== What you should do ==
An exact transcription of the records is required, minus any images.

Source data:

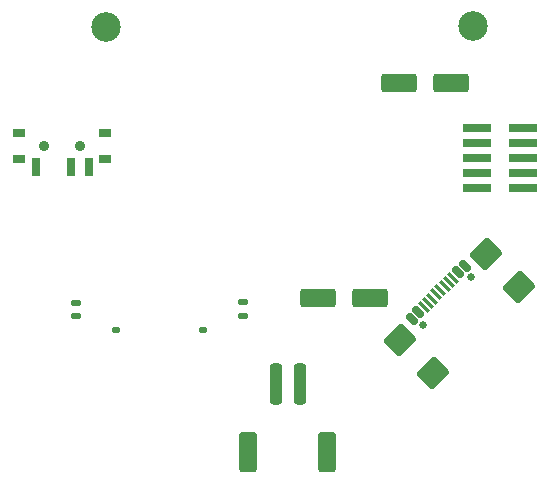
<source format=gbs>
G04 #@! TF.GenerationSoftware,KiCad,Pcbnew,8.0.5*
G04 #@! TF.CreationDate,2024-09-23T19:13:39-07:00*
G04 #@! TF.ProjectId,class 2a,636c6173-7320-4326-912e-6b696361645f,rev?*
G04 #@! TF.SameCoordinates,Original*
G04 #@! TF.FileFunction,Soldermask,Bot*
G04 #@! TF.FilePolarity,Negative*
%FSLAX46Y46*%
G04 Gerber Fmt 4.6, Leading zero omitted, Abs format (unit mm)*
G04 Created by KiCad (PCBNEW 8.0.5) date 2024-09-23 19:13:39*
%MOMM*%
%LPD*%
G01*
G04 APERTURE LIST*
G04 Aperture macros list*
%AMRoundRect*
0 Rectangle with rounded corners*
0 $1 Rounding radius*
0 $2 $3 $4 $5 $6 $7 $8 $9 X,Y pos of 4 corners*
0 Add a 4 corners polygon primitive as box body*
4,1,4,$2,$3,$4,$5,$6,$7,$8,$9,$2,$3,0*
0 Add four circle primitives for the rounded corners*
1,1,$1+$1,$2,$3*
1,1,$1+$1,$4,$5*
1,1,$1+$1,$6,$7*
1,1,$1+$1,$8,$9*
0 Add four rect primitives between the rounded corners*
20,1,$1+$1,$2,$3,$4,$5,0*
20,1,$1+$1,$4,$5,$6,$7,0*
20,1,$1+$1,$6,$7,$8,$9,0*
20,1,$1+$1,$8,$9,$2,$3,0*%
G04 Aperture macros list end*
%ADD10C,2.500000*%
%ADD11RoundRect,0.125000X0.225000X0.125000X-0.225000X0.125000X-0.225000X-0.125000X0.225000X-0.125000X0*%
%ADD12RoundRect,0.125000X0.275000X0.125000X-0.275000X0.125000X-0.275000X-0.125000X0.275000X-0.125000X0*%
%ADD13RoundRect,0.250000X1.250000X0.550000X-1.250000X0.550000X-1.250000X-0.550000X1.250000X-0.550000X0*%
%ADD14RoundRect,0.250000X-1.250000X-0.550000X1.250000X-0.550000X1.250000X0.550000X-1.250000X0.550000X0*%
%ADD15R,1.000000X0.800000*%
%ADD16C,0.900000*%
%ADD17R,0.700000X1.500000*%
%ADD18R,2.400000X0.740000*%
%ADD19RoundRect,0.250000X0.250000X1.500000X-0.250000X1.500000X-0.250000X-1.500000X0.250000X-1.500000X0*%
%ADD20RoundRect,0.250001X0.499999X1.449999X-0.499999X1.449999X-0.499999X-1.449999X0.499999X-1.449999X0*%
%ADD21C,0.650000*%
%ADD22RoundRect,0.150000X-0.194454X0.406586X-0.406586X0.194454X0.194454X-0.406586X0.406586X-0.194454X0*%
%ADD23RoundRect,0.075000X-0.300520X0.406586X-0.406586X0.300520X0.300520X-0.406586X0.406586X-0.300520X0*%
%ADD24RoundRect,0.250000X0.063640X1.124300X-1.124300X-0.063640X-0.063640X-1.124300X1.124300X0.063640X0*%
G04 APERTURE END LIST*
D10*
G04 #@! TO.C,H2*
X162300000Y-64500000D03*
G04 #@! TD*
G04 #@! TO.C,H1*
X131200000Y-64600000D03*
G04 #@! TD*
D11*
G04 #@! TO.C,RV1*
X139390000Y-90280000D03*
X132020000Y-90280000D03*
D12*
X128690000Y-87910000D03*
X142790000Y-89090000D03*
X142800000Y-87900000D03*
X128690000Y-89040000D03*
G04 #@! TD*
D13*
G04 #@! TO.C,C6*
X160400000Y-69300000D03*
X156000000Y-69300000D03*
G04 #@! TD*
D14*
G04 #@! TO.C,C5*
X149200000Y-87500000D03*
X153600000Y-87500000D03*
G04 #@! TD*
D15*
G04 #@! TO.C,SW1*
X123850000Y-73545000D03*
X123850000Y-75755000D03*
D16*
X126000000Y-74645000D03*
X129000000Y-74645000D03*
D15*
X131150000Y-73545000D03*
X131150000Y-75755000D03*
D17*
X125250000Y-76405000D03*
X128250000Y-76405000D03*
X129750000Y-76405000D03*
G04 #@! TD*
D18*
G04 #@! TO.C,J3*
X166500000Y-73160000D03*
X162600000Y-73160000D03*
X166500000Y-74430000D03*
X162600000Y-74430000D03*
X166500000Y-75700000D03*
X162600000Y-75700000D03*
X166500000Y-76970000D03*
X162600000Y-76970000D03*
X166500000Y-78240000D03*
X162600000Y-78240000D03*
G04 #@! TD*
D19*
G04 #@! TO.C,J2*
X147600000Y-94850000D03*
X145600000Y-94850000D03*
D20*
X149950000Y-100600000D03*
X143250000Y-100600000D03*
G04 #@! TD*
D21*
G04 #@! TO.C,J1*
X162156725Y-85767148D03*
X158069648Y-89854225D03*
D22*
X161615789Y-84787805D03*
X161050103Y-85353491D03*
D23*
X160236931Y-86166664D03*
X159529824Y-86873770D03*
X159176270Y-87227324D03*
X158469164Y-87934431D03*
D22*
X157655991Y-88747603D03*
X157090305Y-89313289D03*
X157090305Y-89313289D03*
X157655991Y-88747603D03*
D23*
X158115610Y-88287984D03*
X158822717Y-87580877D03*
X159883377Y-86520217D03*
X160590484Y-85813110D03*
D22*
X161050103Y-85353491D03*
X161615789Y-84787805D03*
D24*
X166151879Y-86622747D03*
X163372949Y-83843818D03*
X158925247Y-93849379D03*
X156146318Y-91070449D03*
G04 #@! TD*
M02*

</source>
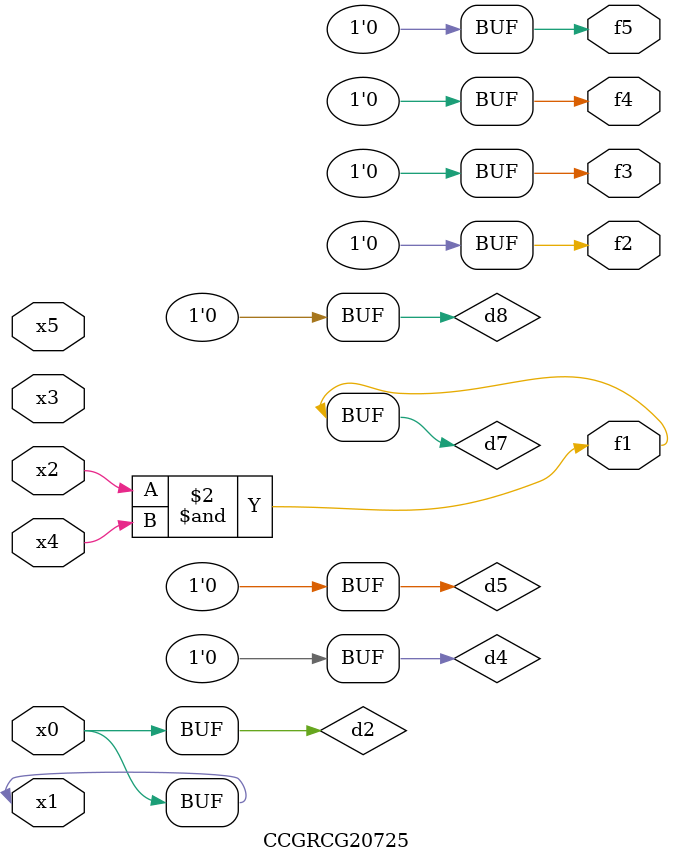
<source format=v>
module CCGRCG20725(
	input x0, x1, x2, x3, x4, x5,
	output f1, f2, f3, f4, f5
);

	wire d1, d2, d3, d4, d5, d6, d7, d8, d9;

	nand (d1, x1);
	buf (d2, x0, x1);
	nand (d3, x2, x4);
	and (d4, d1, d2);
	and (d5, d1, d2);
	nand (d6, d1, d3);
	not (d7, d3);
	xor (d8, d5);
	nor (d9, d5, d6);
	assign f1 = d7;
	assign f2 = d8;
	assign f3 = d8;
	assign f4 = d8;
	assign f5 = d8;
endmodule

</source>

== Exercise answer ==
<source format=gbs>
G04 #@! TF.GenerationSoftware,KiCad,Pcbnew,8.0.5*
G04 #@! TF.CreationDate,2024-09-23T19:13:39-07:00*
G04 #@! TF.ProjectId,class 2a,636c6173-7320-4326-912e-6b696361645f,rev?*
G04 #@! TF.SameCoordinates,Original*
G04 #@! TF.FileFunction,Soldermask,Bot*
G04 #@! TF.FilePolarity,Negative*
%FSLAX46Y46*%
G04 Gerber Fmt 4.6, Leading zero omitted, Abs format (unit mm)*
G04 Created by KiCad (PCBNEW 8.0.5) date 2024-09-23 19:13:39*
%MOMM*%
%LPD*%
G01*
G04 APERTURE LIST*
G04 Aperture macros list*
%AMRoundRect*
0 Rectangle with rounded corners*
0 $1 Rounding radius*
0 $2 $3 $4 $5 $6 $7 $8 $9 X,Y pos of 4 corners*
0 Add a 4 corners polygon primitive as box body*
4,1,4,$2,$3,$4,$5,$6,$7,$8,$9,$2,$3,0*
0 Add four circle primitives for the rounded corners*
1,1,$1+$1,$2,$3*
1,1,$1+$1,$4,$5*
1,1,$1+$1,$6,$7*
1,1,$1+$1,$8,$9*
0 Add four rect primitives between the rounded corners*
20,1,$1+$1,$2,$3,$4,$5,0*
20,1,$1+$1,$4,$5,$6,$7,0*
20,1,$1+$1,$6,$7,$8,$9,0*
20,1,$1+$1,$8,$9,$2,$3,0*%
G04 Aperture macros list end*
%ADD10C,2.500000*%
%ADD11RoundRect,0.125000X0.225000X0.125000X-0.225000X0.125000X-0.225000X-0.125000X0.225000X-0.125000X0*%
%ADD12RoundRect,0.125000X0.275000X0.125000X-0.275000X0.125000X-0.275000X-0.125000X0.275000X-0.125000X0*%
%ADD13RoundRect,0.250000X1.250000X0.550000X-1.250000X0.550000X-1.250000X-0.550000X1.250000X-0.550000X0*%
%ADD14RoundRect,0.250000X-1.250000X-0.550000X1.250000X-0.550000X1.250000X0.550000X-1.250000X0.550000X0*%
%ADD15R,1.000000X0.800000*%
%ADD16C,0.900000*%
%ADD17R,0.700000X1.500000*%
%ADD18R,2.400000X0.740000*%
%ADD19RoundRect,0.250000X0.250000X1.500000X-0.250000X1.500000X-0.250000X-1.500000X0.250000X-1.500000X0*%
%ADD20RoundRect,0.250001X0.499999X1.449999X-0.499999X1.449999X-0.499999X-1.449999X0.499999X-1.449999X0*%
%ADD21C,0.650000*%
%ADD22RoundRect,0.150000X-0.194454X0.406586X-0.406586X0.194454X0.194454X-0.406586X0.406586X-0.194454X0*%
%ADD23RoundRect,0.075000X-0.300520X0.406586X-0.406586X0.300520X0.300520X-0.406586X0.406586X-0.300520X0*%
%ADD24RoundRect,0.250000X0.063640X1.124300X-1.124300X-0.063640X-0.063640X-1.124300X1.124300X0.063640X0*%
G04 APERTURE END LIST*
D10*
G04 #@! TO.C,H2*
X162300000Y-64500000D03*
G04 #@! TD*
G04 #@! TO.C,H1*
X131200000Y-64600000D03*
G04 #@! TD*
D11*
G04 #@! TO.C,RV1*
X139390000Y-90280000D03*
X132020000Y-90280000D03*
D12*
X128690000Y-87910000D03*
X142790000Y-89090000D03*
X142800000Y-87900000D03*
X128690000Y-89040000D03*
G04 #@! TD*
D13*
G04 #@! TO.C,C6*
X160400000Y-69300000D03*
X156000000Y-69300000D03*
G04 #@! TD*
D14*
G04 #@! TO.C,C5*
X149200000Y-87500000D03*
X153600000Y-87500000D03*
G04 #@! TD*
D15*
G04 #@! TO.C,SW1*
X123850000Y-73545000D03*
X123850000Y-75755000D03*
D16*
X126000000Y-74645000D03*
X129000000Y-74645000D03*
D15*
X131150000Y-73545000D03*
X131150000Y-75755000D03*
D17*
X125250000Y-76405000D03*
X128250000Y-76405000D03*
X129750000Y-76405000D03*
G04 #@! TD*
D18*
G04 #@! TO.C,J3*
X166500000Y-73160000D03*
X162600000Y-73160000D03*
X166500000Y-74430000D03*
X162600000Y-74430000D03*
X166500000Y-75700000D03*
X162600000Y-75700000D03*
X166500000Y-76970000D03*
X162600000Y-76970000D03*
X166500000Y-78240000D03*
X162600000Y-78240000D03*
G04 #@! TD*
D19*
G04 #@! TO.C,J2*
X147600000Y-94850000D03*
X145600000Y-94850000D03*
D20*
X149950000Y-100600000D03*
X143250000Y-100600000D03*
G04 #@! TD*
D21*
G04 #@! TO.C,J1*
X162156725Y-85767148D03*
X158069648Y-89854225D03*
D22*
X161615789Y-84787805D03*
X161050103Y-85353491D03*
D23*
X160236931Y-86166664D03*
X159529824Y-86873770D03*
X159176270Y-87227324D03*
X158469164Y-87934431D03*
D22*
X157655991Y-88747603D03*
X157090305Y-89313289D03*
X157090305Y-89313289D03*
X157655991Y-88747603D03*
D23*
X158115610Y-88287984D03*
X158822717Y-87580877D03*
X159883377Y-86520217D03*
X160590484Y-85813110D03*
D22*
X161050103Y-85353491D03*
X161615789Y-84787805D03*
D24*
X166151879Y-86622747D03*
X163372949Y-83843818D03*
X158925247Y-93849379D03*
X156146318Y-91070449D03*
G04 #@! TD*
M02*

</source>
<source format=v>
module CCGRCG20725(
	input x0, x1, x2, x3, x4, x5,
	output f1, f2, f3, f4, f5
);

	wire d1, d2, d3, d4, d5, d6, d7, d8, d9;

	nand (d1, x1);
	buf (d2, x0, x1);
	nand (d3, x2, x4);
	and (d4, d1, d2);
	and (d5, d1, d2);
	nand (d6, d1, d3);
	not (d7, d3);
	xor (d8, d5);
	nor (d9, d5, d6);
	assign f1 = d7;
	assign f2 = d8;
	assign f3 = d8;
	assign f4 = d8;
	assign f5 = d8;
endmodule

</source>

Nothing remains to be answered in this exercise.